Bandwidth, Optimization, and the Quest for Faster Network Performance
Enterprise networks are turning to alternatives like app acceleration and WAN optimization instead of just piling on the bandwidth.
Enterprise networking is all about speed, and the first thing that comes to most minds when talking about speed is bandwidth.
But while enterprises have made great strides in network bandwidth, moving from sub-GB speeds to 100 GB in less than a decade, the fact remains that bandwidth is only one of the tools in IT’s belt when it comes to enhancing the performance and availability of data and applications.
Indeed, it is starting to look like bandwidth may in fact play a diminishing role in enterprise networking, particularly as virtual and software-defined infrastructures take hold and more workloads are pushed to disparate, highly dynamic cloud architectures. According to a recent global survey conducted on behalf of Ipanema Technologies, application performance problems are becoming more common despite increased budgets aimed at boosting network bandwidth. While this could be the result of the typical lag between deployment and measurable results, it is nevertheless troubling that the most direct approach to network latency is starting to show diminishing returns.
Small wonder, then, that so many organizations are turning to non-traditional approaches when it comes to data and application performance. App acceleration and WAN optimization tools have long been part of the enterprise arsenal, but it seems that lately there is a renewed effort to put these mechanisms in place as the cloud becomes an increasingly common platform from which to conduct data operations.
F5, for example, recently took the unusual step of unifying its application and WAN optimization systems to create the BIG-IP Application Acceleration Manager (AAM) platform. As described to ENP’s Sean Michael Kerner, the platform harnesses web enhancement techniques like minification and content transformation with transport optimization tools like Forward Error Correction (FEC) and adds support for Google’s new SPDY protocol to enable an all-purpose performance boost for applications that rely on disparate architectures.

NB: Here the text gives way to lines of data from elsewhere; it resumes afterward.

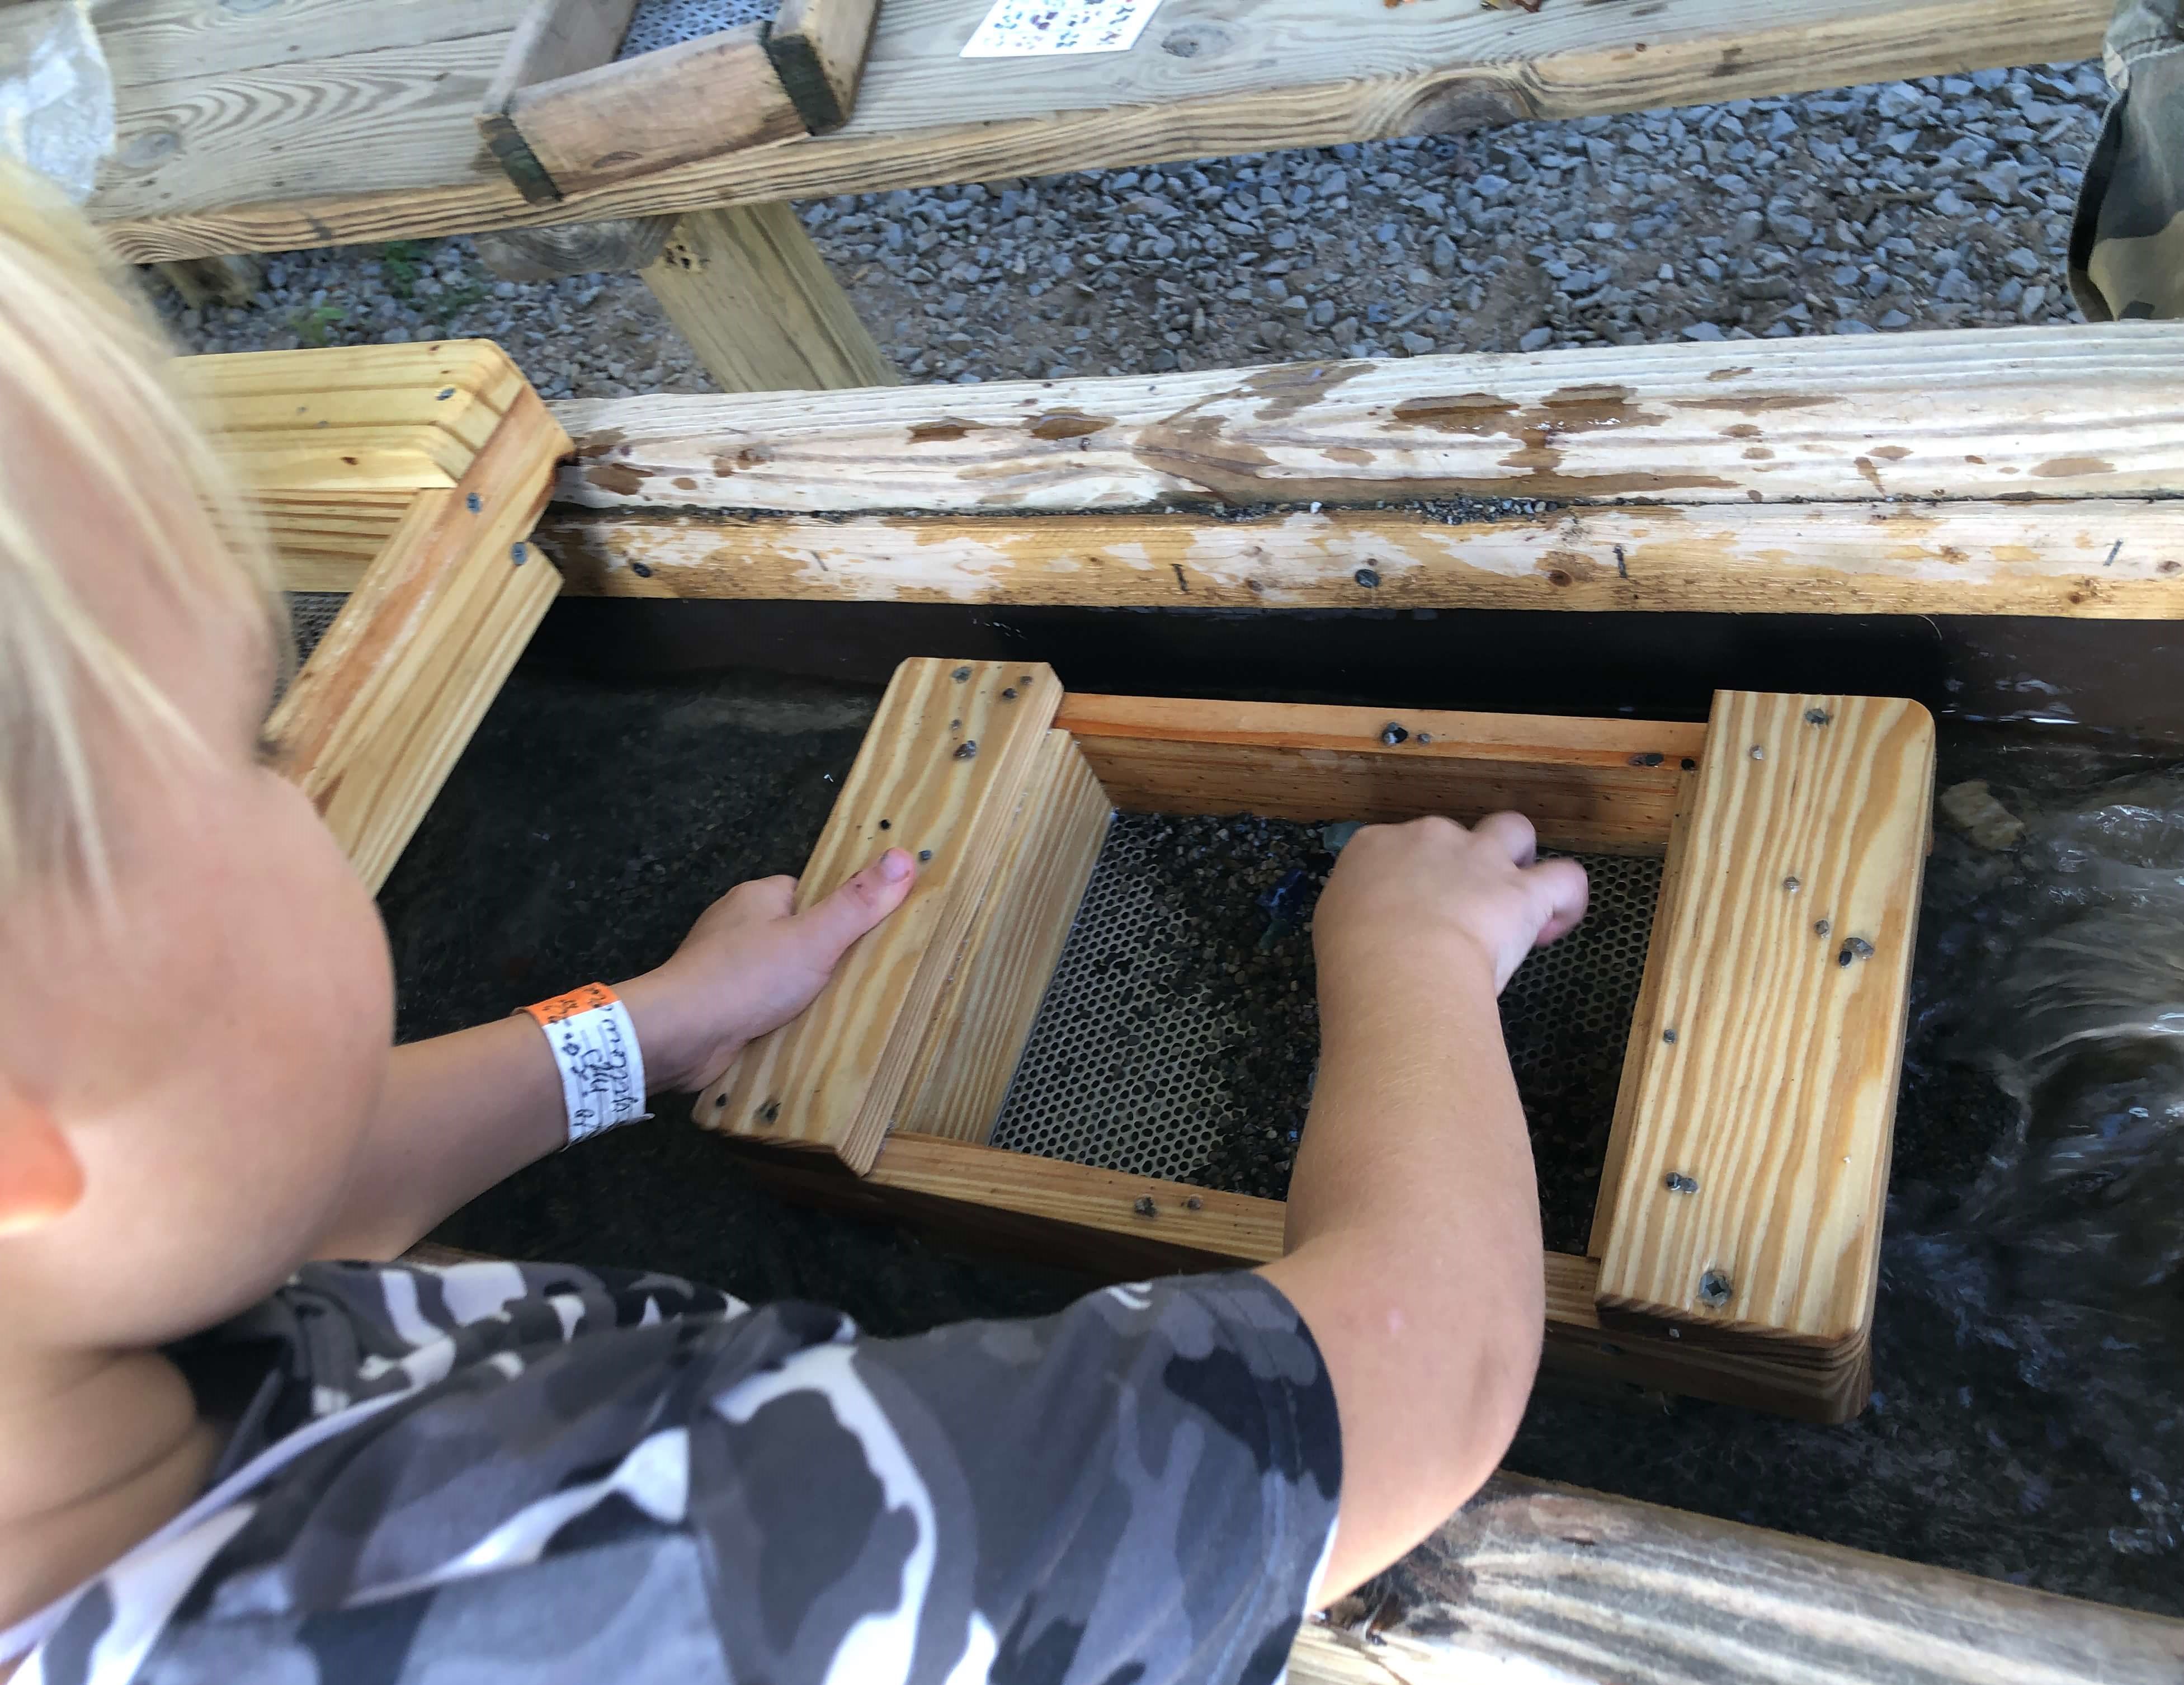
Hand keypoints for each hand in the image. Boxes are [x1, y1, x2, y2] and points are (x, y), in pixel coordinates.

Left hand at [617, 849, 915, 1092]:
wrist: (680, 1035)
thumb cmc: (746, 977)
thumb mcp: (815, 938)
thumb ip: (858, 903)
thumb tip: (904, 856)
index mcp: (757, 896)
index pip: (808, 894)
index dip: (837, 913)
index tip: (865, 936)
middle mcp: (735, 925)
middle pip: (794, 934)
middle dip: (821, 957)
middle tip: (857, 979)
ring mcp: (722, 966)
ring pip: (776, 972)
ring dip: (799, 992)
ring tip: (833, 1009)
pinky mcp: (717, 1004)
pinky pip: (757, 1003)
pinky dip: (776, 1016)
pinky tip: (797, 1031)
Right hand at [1314, 813, 1587, 996]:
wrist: (1395, 967)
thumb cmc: (1352, 960)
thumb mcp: (1332, 931)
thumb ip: (1355, 920)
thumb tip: (1368, 936)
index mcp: (1373, 848)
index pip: (1392, 847)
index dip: (1405, 880)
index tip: (1406, 917)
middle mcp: (1428, 840)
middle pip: (1451, 837)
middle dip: (1458, 867)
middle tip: (1454, 913)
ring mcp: (1479, 858)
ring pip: (1513, 830)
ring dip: (1518, 855)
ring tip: (1517, 892)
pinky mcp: (1523, 890)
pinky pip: (1565, 878)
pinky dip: (1568, 900)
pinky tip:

Still, the moment applications leave the confines of the enterprise network and onto carrier infrastructure, all bets are off when it comes to speed and available bandwidth. That’s why companies like Instart Logic are investing so heavily in application streaming technology. The idea comes from the web video sphere, in that it allows users to launch the app and begin using key features even while the bulk of coding is still being downloaded. The platform uses a cloud/client architecture that links the client browser to the company’s cloud-based intelligent streaming service, which identifies crucial application components for priority delivery. As long as the application provider implements the proper DNS settings to direct traffic to the service, users can stream apps without code changes or user-device plug-ins.
Optimization technology is also playing a bigger role on the CPU level. To be sure, networking chips have always implemented a variety of performance-enhancing techniques along with the requisite bandwidth expansions, but as evidenced by Broadcom’s XLP900, lately designers are pulling out all the stops. Along with 160 Gbps application performance, the XLP900 features enhancements like a quad-issue, quad-threading, out-of-order execution architecture and 20 Gbps compression/decompression – all of which support compute performance in excess of 1 trillion OPS/sec. The chip also features 100 Gbps encryption and authentication and support for the Kernel-based Virtual Machine (KVM) and the open-source Quick EMUlator (QEMU).
Traditionally, optimization technologies were seen as tools to enable sufficient network performance without incurring the cost of fixed high-bandwidth solutions. But this was back in the days when enterprise networks consisted of point-to-point or, at best, point-to-multipoint architectures.
These days, with every laptop and smartphone serving as a network end and cloud-based applications shared across numerous users on top of increasingly virtualized, highly dynamic infrastructures, optimization is taking playing a prominent role in the quest to improve data productivity.
Speed still rules, but it is increasingly becoming a function of the efficient use of network resources, not the acquisition of new ones.